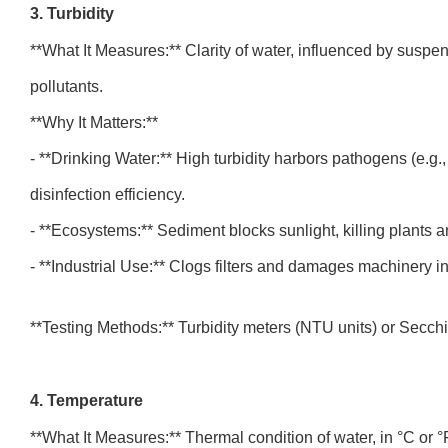
3. Turbidity
**What It Measures:** Clarity of water, influenced by suspende
pollutants.
**Why It Matters:**
- **Drinking Water:** High turbidity harbors pathogens (e.g.
disinfection efficiency.
- **Ecosystems:** Sediment blocks sunlight, killing plants 
- **Industrial Use:** Clogs filters and damages machinery 
**Testing Methods:** Turbidity meters (NTU units) or Secchi 
4. Temperature
**What It Measures:** Thermal condition of water, in °C or 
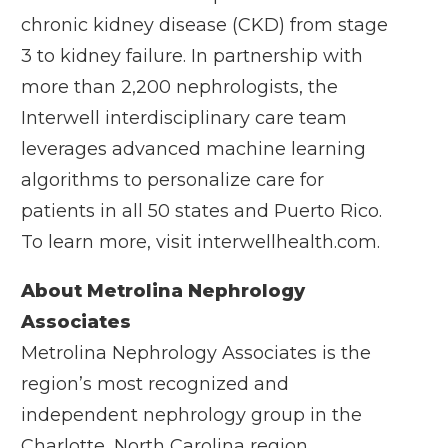
chronic kidney disease (CKD) from stage
3 to kidney failure. In partnership with
more than 2,200 nephrologists, the
Interwell interdisciplinary care team
leverages advanced machine learning
algorithms to personalize care for
patients in all 50 states and Puerto Rico.
To learn more, visit
interwellhealth.com
.
About Metrolina Nephrology
Associates
Metrolina Nephrology Associates is the
region’s most recognized and
independent nephrology group in the
Charlotte, North Carolina region,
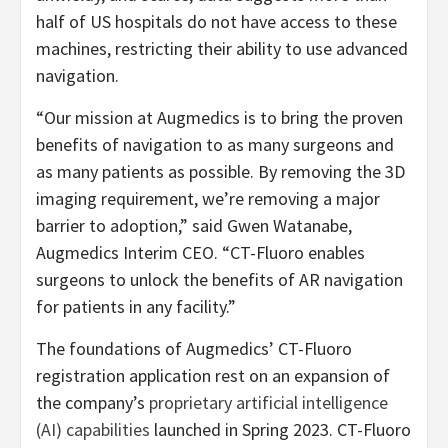
half of US hospitals do not have access to these
machines, restricting their ability to use advanced
navigation.
“Our mission at Augmedics is to bring the proven
benefits of navigation to as many surgeons and
as many patients as possible. By removing the 3D
imaging requirement, we’re removing a major
barrier to adoption,” said Gwen Watanabe,
Augmedics Interim CEO. “CT-Fluoro enables
surgeons to unlock the benefits of AR navigation
for patients in any facility.”
The foundations of Augmedics’ CT-Fluoro
registration application rest on an expansion of
the company’s
proprietary artificial intelligence
(AI) capabilities
launched in Spring 2023. CT-Fluoro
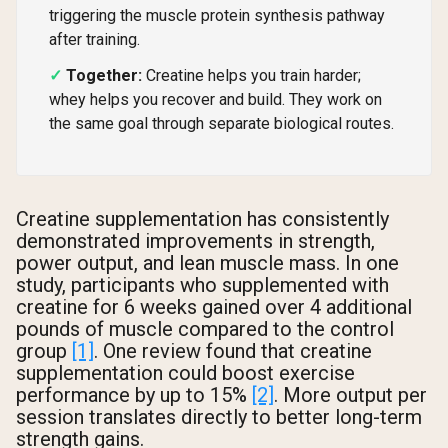
triggering the muscle protein synthesis pathway
after training.
Together:
Creatine helps you train harder;
whey helps you recover and build. They work on
the same goal through separate biological routes.
Creatine supplementation has consistently
demonstrated improvements in strength,
power output, and lean muscle mass. In one
study, participants who supplemented with
creatine for 6 weeks gained over 4 additional
pounds of muscle compared to the control
group
[1]
. One review found that creatine
supplementation could boost exercise
performance by up to 15%
[2]
. More output per
session translates directly to better long-term
strength gains.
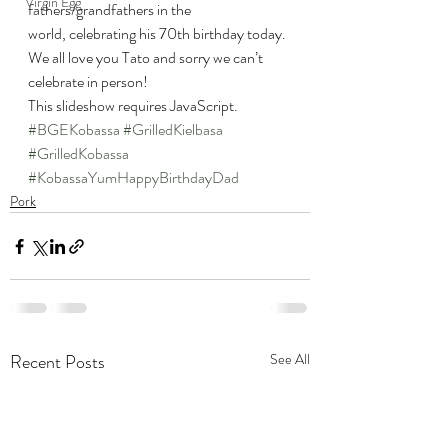
Virgin Egg
fathers/grandfathers in the 
world, celebrating his 70th birthday today.
We all love you Tato and sorry we can’t 
celebrate in person!
This slideshow requires JavaScript.
#BGEKobassa
#GrilledKielbasa
#GrilledKobassa
#KobassaYumHappyBirthdayDad
Pork
Recent Posts
See All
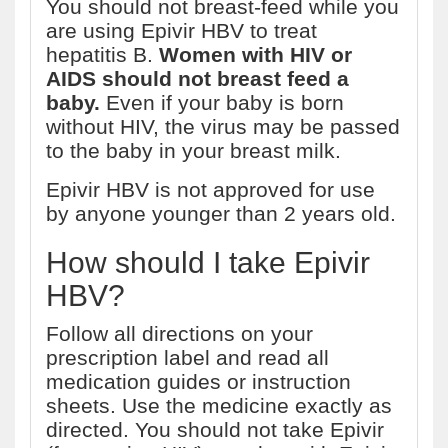
You should not breast-feed while you
are using Epivir HBV to treat
hepatitis B.
Women with HIV or
AIDS should not breast feed a
baby.
Even if your baby is born
without HIV, the virus may be passed
to the baby in your breast milk.
Epivir HBV is not approved for use
by anyone younger than 2 years old.
How should I take Epivir
HBV?
Follow all directions on your
prescription label and read all
medication guides or instruction
sheets. Use the medicine exactly as
directed. You should not take Epivir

+++++

#### Work required
Taking the entries above, extract every line from the one bearing "registration application rest" through the one bearing "celebrate in person!", exactly, with no pictures.

#### Result
registration application rest on an expansion of
the company’s
proprietary artificial intelligence
(AI) capabilities
launched in Spring 2023. CT-Fluoro
triggering the muscle protein synthesis pathway
after training.
Together:
Creatine helps you train harder;
whey helps you recover and build. They work on
the same goal through separate biological routes.
Creatine supplementation has consistently
demonstrated improvements in strength,
power output, and lean muscle mass. In one
study, participants who supplemented with
creatine for 6 weeks gained over 4 additional
pounds of muscle compared to the control
group
[1]
. One review found that creatine
supplementation could boost exercise
performance by up to 15%
[2]
. More output per
session translates directly to better long-term
strength gains.
Virgin Egg
fathers/grandfathers in the 
world, celebrating his 70th birthday today.
We all love you Tato and sorry we can’t 
celebrate in person!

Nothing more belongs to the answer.